# Aie Pepito.....................



## Littlemt (Dec 9, 2010)

This is little Pepito, he is now 5 months old, and I love him so, a nice reddish chocolate color with hazel eyes, and deer standing ears....

I had a older Chi named Tito him I had to put down, the latter part of Tito's life he enjoyed playing with Pepito... Once Tito passed, Pepito became very sad and lonely, it was strange how the death of Tito affected him.. I knew, He needed a partner again...


----------



## FireFox (Jun 4, 2009)

OMG he is adorable!!! Little Pepito - love his name too!!! He is like dark chocolate, isn't he?
I am so sorry about your chi Tito...
Welcome to chi-ppl!!!


----------



## Terri (Aug 21, 2009)

Awww Pepito is a cutie!
Sorry about the loss of Tito.
Yeah they do get depressed when they lose their siblings, wee souls.
So who is his partner you speak of? lol x


----------



## Ness♥Bella (Oct 13, 2010)

Hello and Welcome!

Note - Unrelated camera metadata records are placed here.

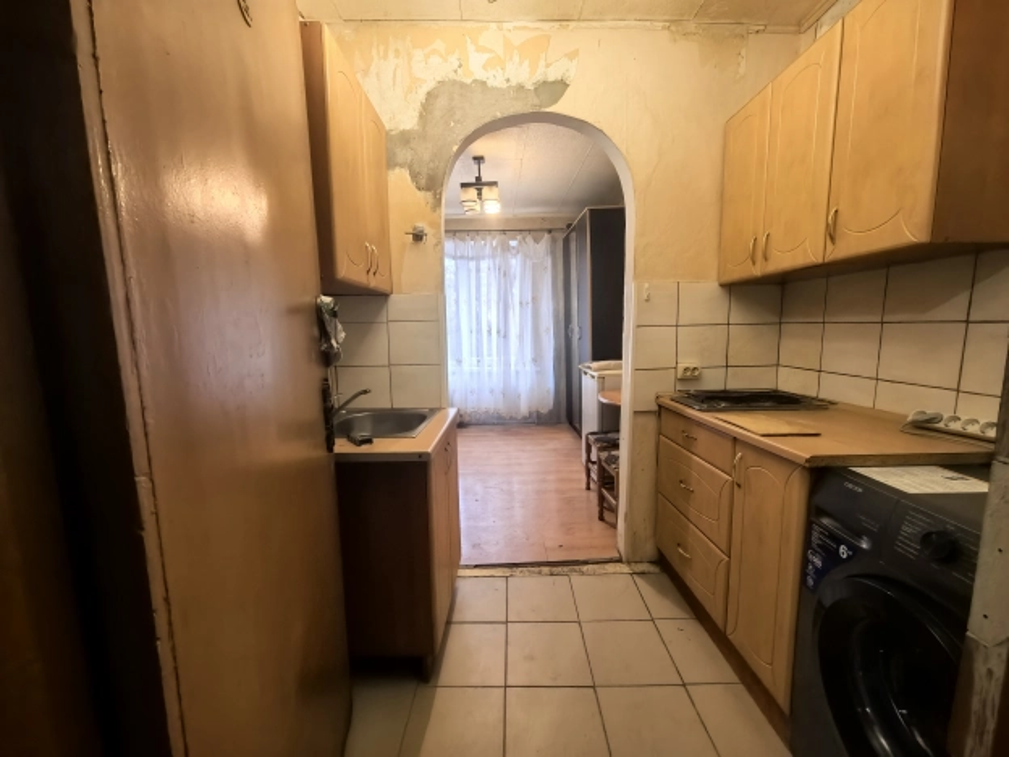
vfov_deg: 89.9
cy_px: 378
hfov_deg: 106.2
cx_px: 504
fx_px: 379
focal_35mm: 13
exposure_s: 1/33.3
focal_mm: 1.95
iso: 640
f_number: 2.2
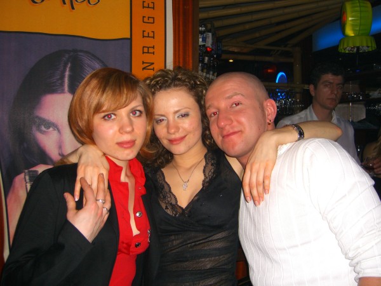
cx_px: 190
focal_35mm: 38
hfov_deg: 49.0
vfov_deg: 37.7
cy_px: 143
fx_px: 418
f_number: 2.8
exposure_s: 1/60
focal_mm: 7.9
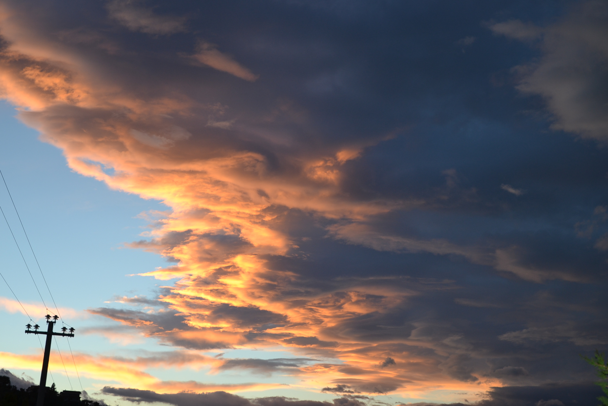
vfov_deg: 28.1
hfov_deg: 41.1
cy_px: 203
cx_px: 304
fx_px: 811
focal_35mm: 48
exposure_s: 1/125
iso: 220
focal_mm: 32
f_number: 4.2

Pepito is so sweeeeeeeeeeeeet! I am also sorry for the loss of your Tito.


----------



## foggy (Oct 12, 2009)

Welcome to the board. Aww what a little doll Pepito is. I'm so sorry about your loss of Tito. You mentioned a partner, are you getting a new little one then?


----------



## ExoticChis (Jun 20, 2010)

he is stunning!


----------



## sugarbaby (Dec 21, 2009)

what a cutie


----------



## Yoshismom (Jul 6, 2005)

Awwwww! Bless his adorable little heart!


----------



## *Princess* (Feb 7, 2009)

he is so cute! x


----------



## MChis (Oct 13, 2009)

Welcome! Pepito is a cutie! I just love his color....


----------



## Littlemt (Dec 9, 2010)

Thank you everybody for the compliments on my baby, his color is a gorgeous chocolate with a tint of red.... thank you also for the welcomes.....


----------



## codyann (Sep 8, 2010)

very cute pupi love his name!!


----------